Intersect is really the right word. This, I think, is perhaps what makes humanity unique in the created order and what gives us preeminence. It is in us, humanity, that physical matter and spiritual essence are uniquely connected. We are both body and spirit. When the two are separated, we are no longer alive nor fully human. Consider this quote from Wendell Barry’s essay Christianity and the Survival of Creation. He comments on Genesis 2:7 thusly:

My mind like most peoples, has been deeply influence by dualism, and I can see how dualistic minds deal with this verse. They conclude that the formula for man making is man = body + soul. But that conclusion cannot be derived, except by violence, from Gen 2:7, which is not dualistic. The formula given in Gen 2:7 is not man = body + soul; the formula there is soul = dust + breath…The dust, formed as a man and made to live, did not embody a soul. It became a soul.

The implications of this understanding are enormous and profound. As Barry goes on to explain, the very dust that we are made of is an expression of God’s spirit. As created by the Living God, our bodies are not dirty, sinful or unholy in any way. If this is true, then so many things that seemed forbidden become gifts of God.

How else could the incarnation be possible?

How else could the Church actually be the Body of Christ? Do we think this is just a metaphor? If it were, why would Jesus have asked Saul why he was persecuting Him (rather than saying “why are you persecuting my people.)?
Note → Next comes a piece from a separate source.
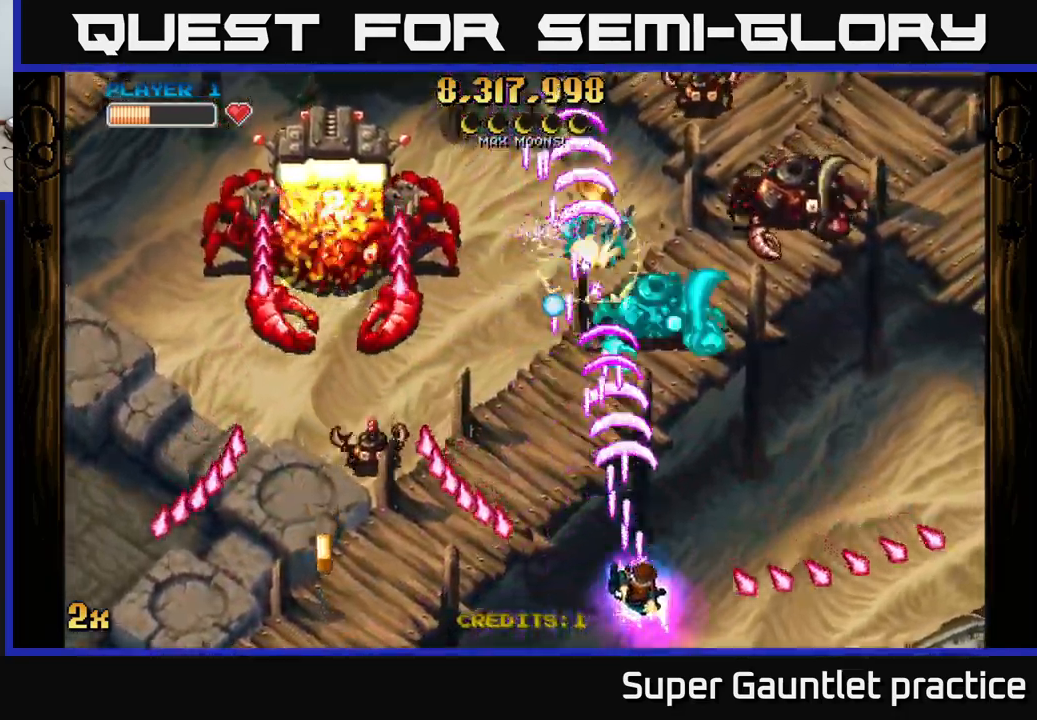
{"buttons": ["A"], "left_stick": "down", "events": [[200, "left_stick", "right"], [383, "left_stick", "down"]]}
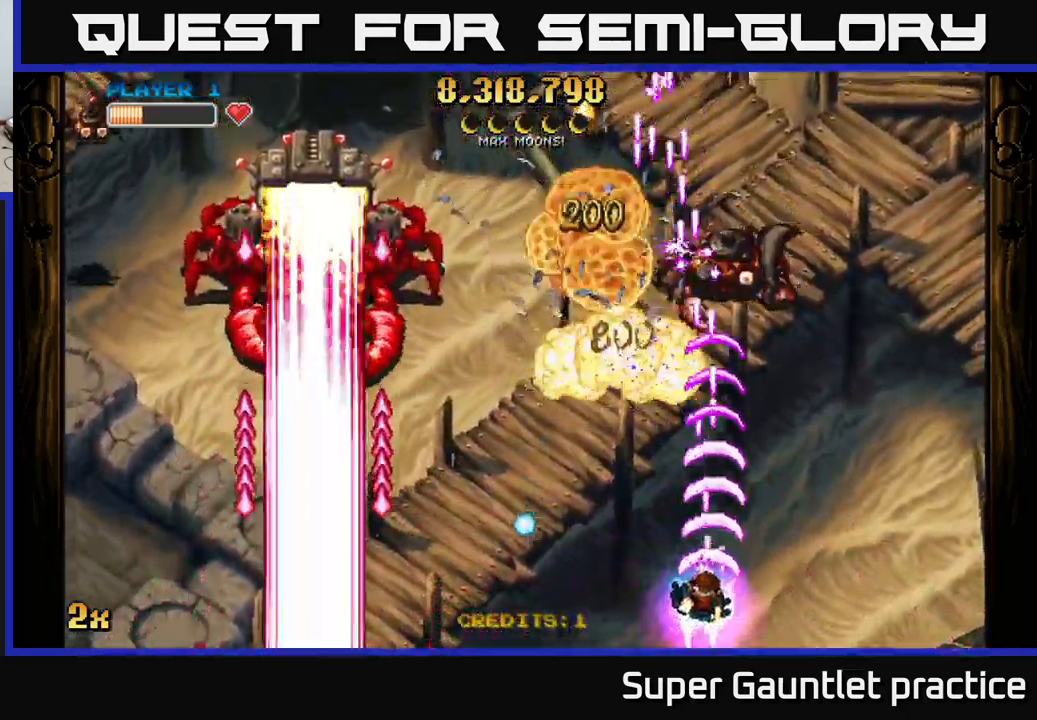
{"buttons": ["A", "X"], "left_stick": "up-left", "events": [[150, "left_stick", "right"], [217, "left_stick", "up-left"], [483, "X", "down"]]}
If this is so, then suddenly grace can be given to us through mundane material objects like the water of baptism and the bread and wine of the Eucharist. Now the sacraments become a work of Christ, a gift to us. How then can the regular and common acceptance of these gifts become "commonplace" or "mean less?"

Why else would God then make it clear that He plans to remake Heaven and Earth? He will simply fix whatever has gone wrong with the physical world he made. But he will not annihilate it completely. We are made to inhabit a world of matter with both our bodies and our spirits joined together forever. We will not be disembodied sprit beings hovering in the heavens.

I grew up in a milieu that liked to imagine that if we could only peel off this mortal coil and live in the spirit, we would be holy. Not so, I think. We are called to holiness now and in this life and in this body. And Christ has given us the means to do so.

Somewhat to my surprise, I am becoming a sacramentalist.